PERINTAH LATIHAN ▸
Kutiplah dari teks tentang Desa Sengkiding bagian yang dimulai dengan kata-kata "Dalam tradisi Banjar" sampai dengan kata-kata "sapi ( godel ).", termasuk kata-kata penutup tersebut.

TERJADINYA DESA SENGKIDING
            Tahun-tahun berikutnya terjadlah keributan antara Klungkung dengan Gianyar sebagia wilayan di sebelah utara tukad bubuh telah diduduki oleh masyarakat gianyar. Maka oleh Dalem di Klungkung diutuslah satu rombongan berasal dari Tangkup dan Margaayu untuk membantu desa Aan lanjut membuat desa yang di beri nama desa Sengkiding. Dalem Juga mengutus Cokorda dari Akah untuk mengatur desa di sengkiding. Setelah itu barulah desa tersebut menjadi aman. Dalam perkembangan selanjutnya didirikan beberapa pura antara lain: pura puseh, penataran, dalem dan lain-lain. Desa sengkiding terdiri dari satu banjar dan pemancaan. Berselang beberapa lama maka termasuk Kelungkung, sehingga belanda menguasai seluruh pulau bali. Sementara selurh Kemencaan di bali dihapus termasuk kemancaan Aan dan Sengkiding. Kedua kemancaan tersebut didadikan satu perbekelan yaitu perbekelan Desa Aan, yang terbbagi menjari 4 banjar dins yaitu:
1.      Banjar Peken
2.      Banjar Carik dalem/Swelegiri
3.      Banjar pasek
4.      Banjar sengkiding.

            Dalam tradisi Banjar sengkiding memiliki Adat istiadat yang khas Yaitu Bayan- Bayang.
Pengertian Mabayang – bayang
            Kata mabayang – bayang adalah merupakan perubahan daripada kata bayang – bayang, dimana bayang – bayang ( bahasa Bali ) berarti korban suci untuk bhuta yadnya. Bentuk aktif dari kata bayang adalah mabayang, yang mempunyai arti menarik. Jadi secara etimologi bahwa kata mabayang – bayang ( bahasa Bali ) ini berarti mengerjakan atau membuat suatu suasana gerakan saling tarik – menarik dengan menggunakan kubalan ( belulangan ) anak sapi ( godel ).

Data yang diambil dari sebuah koleksi:
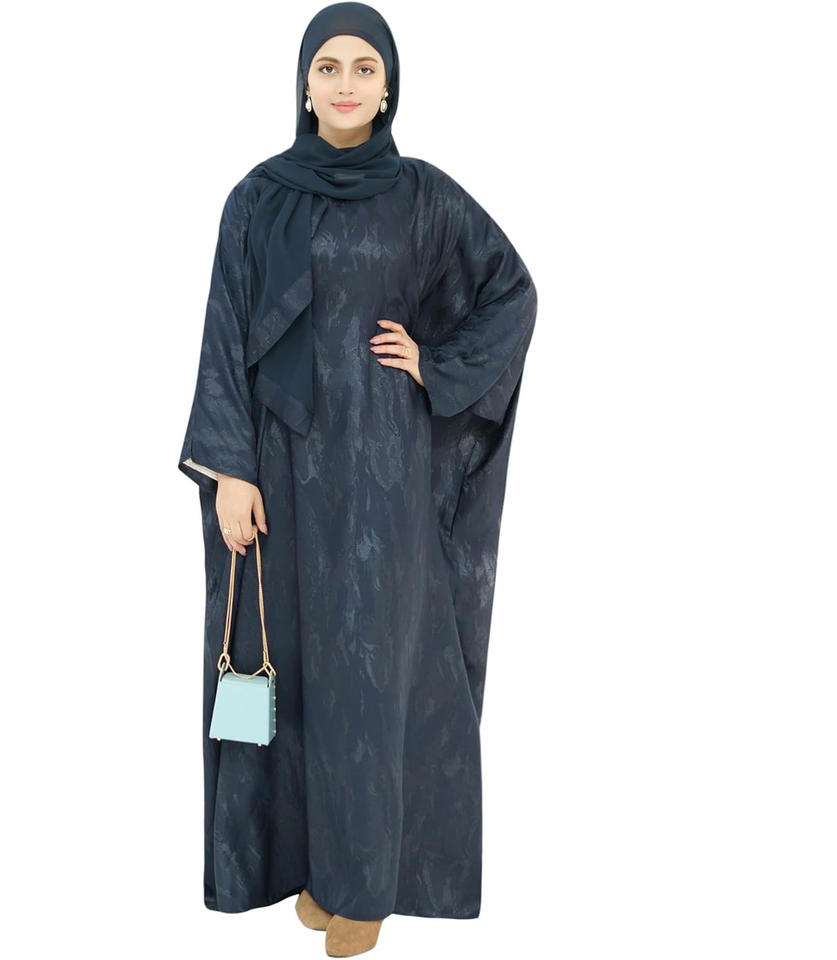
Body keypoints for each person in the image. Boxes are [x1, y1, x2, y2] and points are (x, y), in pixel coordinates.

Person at [177, 3, 537, 955]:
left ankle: (364, 885)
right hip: (278, 475)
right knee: (288, 669)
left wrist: (436, 365)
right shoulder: (256, 198)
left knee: (369, 677)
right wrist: (228, 471)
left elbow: (512, 291)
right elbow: (223, 336)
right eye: (328, 66)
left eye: (364, 68)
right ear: (304, 84)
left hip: (382, 481)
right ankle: (308, 869)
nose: (345, 83)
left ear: (387, 88)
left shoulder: (423, 199)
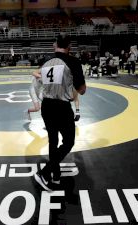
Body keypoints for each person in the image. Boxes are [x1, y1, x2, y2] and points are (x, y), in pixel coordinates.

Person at [33, 33, 86, 191]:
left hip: (47, 105)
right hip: (61, 107)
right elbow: (82, 90)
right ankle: (45, 172)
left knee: (53, 141)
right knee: (68, 141)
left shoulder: (47, 62)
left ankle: (55, 176)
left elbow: (39, 78)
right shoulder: (73, 62)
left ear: (55, 45)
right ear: (69, 46)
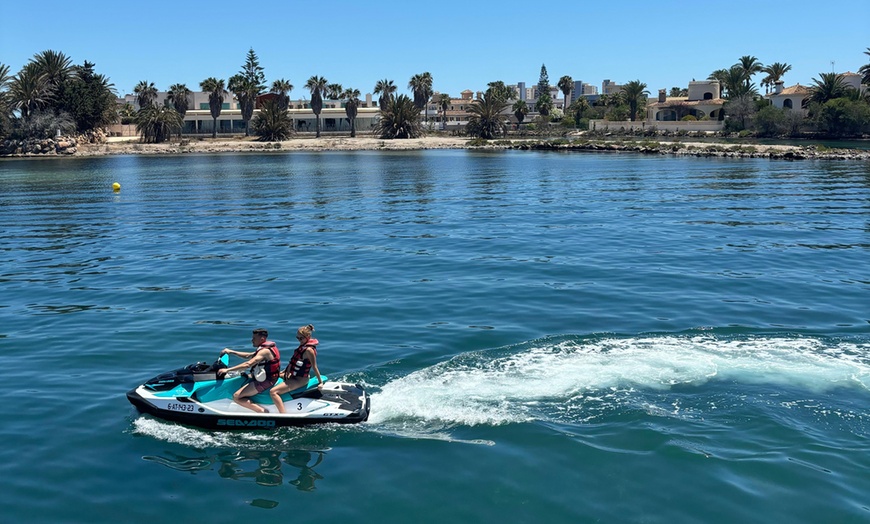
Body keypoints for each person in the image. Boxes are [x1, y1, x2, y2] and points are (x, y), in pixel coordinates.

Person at [217, 328, 281, 413]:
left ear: (262, 339)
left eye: (254, 338)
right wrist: (231, 351)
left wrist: (228, 370)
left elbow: (248, 364)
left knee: (236, 396)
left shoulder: (265, 351)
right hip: (265, 377)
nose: (252, 340)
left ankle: (261, 411)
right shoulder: (264, 349)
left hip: (266, 381)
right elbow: (248, 356)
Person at [269, 324, 323, 414]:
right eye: (297, 338)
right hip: (293, 375)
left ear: (308, 337)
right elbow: (292, 363)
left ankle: (283, 415)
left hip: (300, 379)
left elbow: (314, 367)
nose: (299, 340)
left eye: (301, 338)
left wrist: (320, 382)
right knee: (271, 376)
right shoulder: (301, 347)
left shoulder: (309, 350)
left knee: (273, 392)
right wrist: (282, 372)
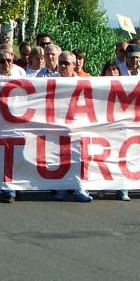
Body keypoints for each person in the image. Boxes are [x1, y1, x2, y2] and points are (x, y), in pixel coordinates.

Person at [51, 52, 93, 203]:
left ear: (74, 65)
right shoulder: (50, 82)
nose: (62, 66)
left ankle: (79, 187)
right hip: (58, 126)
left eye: (66, 63)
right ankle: (61, 187)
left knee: (79, 158)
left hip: (78, 126)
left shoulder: (84, 82)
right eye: (60, 62)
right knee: (59, 157)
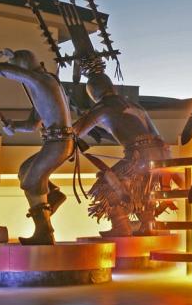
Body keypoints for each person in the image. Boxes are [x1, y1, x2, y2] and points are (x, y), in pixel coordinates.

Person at [0, 48, 74, 245]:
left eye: (18, 70)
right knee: (24, 171)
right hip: (55, 142)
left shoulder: (41, 80)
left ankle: (44, 232)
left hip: (58, 143)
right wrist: (13, 126)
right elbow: (33, 125)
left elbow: (2, 69)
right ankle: (53, 195)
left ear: (23, 66)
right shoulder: (43, 86)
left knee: (31, 182)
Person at [73, 70, 177, 236]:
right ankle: (148, 224)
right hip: (161, 153)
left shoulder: (103, 107)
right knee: (143, 188)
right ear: (111, 87)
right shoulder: (134, 105)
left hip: (139, 155)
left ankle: (121, 226)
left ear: (93, 94)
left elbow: (75, 132)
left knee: (106, 184)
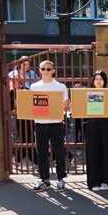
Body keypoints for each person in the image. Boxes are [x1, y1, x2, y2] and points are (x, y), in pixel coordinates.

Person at [29, 60, 70, 191]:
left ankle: (61, 179)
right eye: (43, 69)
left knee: (58, 151)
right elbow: (31, 106)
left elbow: (66, 107)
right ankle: (44, 179)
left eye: (48, 69)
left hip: (56, 123)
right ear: (39, 70)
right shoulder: (34, 87)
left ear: (53, 71)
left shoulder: (60, 87)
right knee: (41, 153)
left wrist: (67, 105)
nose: (45, 71)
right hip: (40, 123)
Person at [83, 70, 108, 191]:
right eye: (96, 79)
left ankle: (107, 180)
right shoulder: (86, 93)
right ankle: (94, 181)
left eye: (101, 79)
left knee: (107, 152)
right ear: (93, 81)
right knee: (93, 152)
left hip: (106, 125)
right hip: (92, 125)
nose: (98, 81)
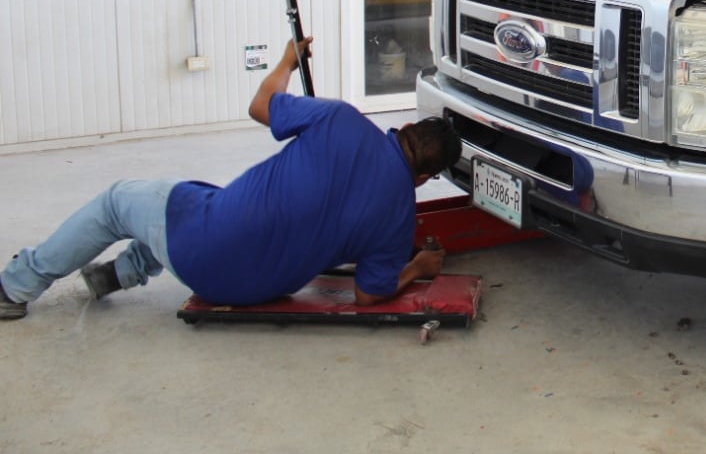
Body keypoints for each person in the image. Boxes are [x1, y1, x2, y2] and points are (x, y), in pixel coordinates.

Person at [0, 38, 462, 320]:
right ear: (425, 176)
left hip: (205, 249)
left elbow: (260, 106)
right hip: (254, 289)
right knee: (194, 202)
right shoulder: (398, 220)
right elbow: (370, 294)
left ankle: (15, 287)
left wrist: (286, 61)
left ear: (403, 129)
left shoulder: (341, 118)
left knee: (119, 202)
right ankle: (115, 275)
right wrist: (417, 267)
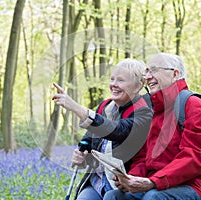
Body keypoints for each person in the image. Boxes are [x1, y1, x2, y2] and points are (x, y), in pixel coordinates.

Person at [103, 53, 201, 200]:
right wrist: (130, 179)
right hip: (168, 183)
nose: (147, 77)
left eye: (153, 70)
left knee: (154, 197)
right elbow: (146, 160)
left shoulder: (194, 106)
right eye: (146, 71)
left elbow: (195, 157)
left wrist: (153, 182)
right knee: (114, 196)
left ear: (175, 74)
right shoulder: (157, 111)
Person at [52, 58, 153, 200]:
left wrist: (77, 108)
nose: (113, 85)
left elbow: (118, 131)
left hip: (122, 185)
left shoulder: (145, 111)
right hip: (97, 181)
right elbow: (90, 138)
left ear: (138, 86)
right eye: (112, 79)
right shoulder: (105, 106)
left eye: (121, 80)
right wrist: (82, 156)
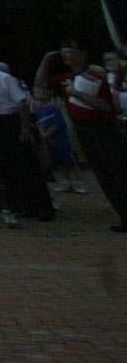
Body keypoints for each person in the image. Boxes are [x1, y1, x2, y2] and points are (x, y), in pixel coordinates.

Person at [50, 40, 127, 231]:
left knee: (117, 172)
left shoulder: (94, 76)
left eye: (70, 52)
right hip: (84, 131)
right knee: (104, 174)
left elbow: (105, 106)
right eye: (64, 53)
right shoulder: (69, 77)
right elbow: (43, 82)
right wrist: (47, 60)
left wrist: (76, 93)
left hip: (102, 130)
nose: (66, 56)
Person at [0, 44, 47, 226]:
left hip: (9, 121)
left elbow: (22, 104)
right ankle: (24, 204)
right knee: (8, 167)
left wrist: (25, 129)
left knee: (26, 166)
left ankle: (42, 206)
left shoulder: (5, 78)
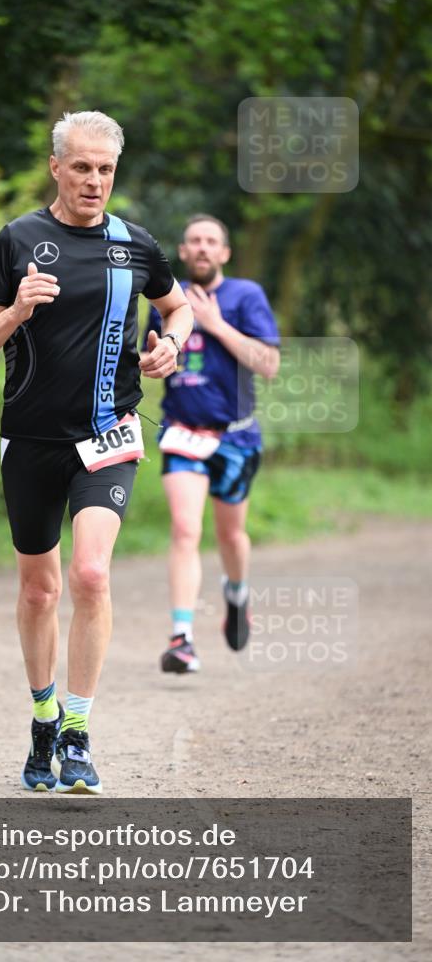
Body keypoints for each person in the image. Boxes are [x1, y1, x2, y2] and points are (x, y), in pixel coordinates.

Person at [0, 111, 192, 793]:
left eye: (106, 170)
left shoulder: (135, 245)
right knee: (40, 587)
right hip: (29, 438)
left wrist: (170, 345)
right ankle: (41, 717)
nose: (94, 181)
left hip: (108, 434)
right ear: (56, 167)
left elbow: (176, 307)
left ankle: (78, 733)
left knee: (90, 574)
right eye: (82, 167)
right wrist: (14, 311)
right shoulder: (18, 241)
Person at [143, 214, 280, 674]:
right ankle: (181, 638)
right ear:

JAWABAN ANDA ▸
Dalam tradisi Banjar sengkiding memiliki Adat istiadat yang khas Yaitu Bayan- Bayang.
Pengertian Mabayang – bayang
            Kata mabayang – bayang adalah merupakan perubahan daripada kata bayang – bayang, dimana bayang – bayang ( bahasa Bali ) berarti korban suci untuk bhuta yadnya. Bentuk aktif dari kata bayang adalah mabayang, yang mempunyai arti menarik. Jadi secara etimologi bahwa kata mabayang – bayang ( bahasa Bali ) ini berarti mengerjakan atau membuat suatu suasana gerakan saling tarik – menarik dengan menggunakan kubalan ( belulangan ) anak sapi ( godel ).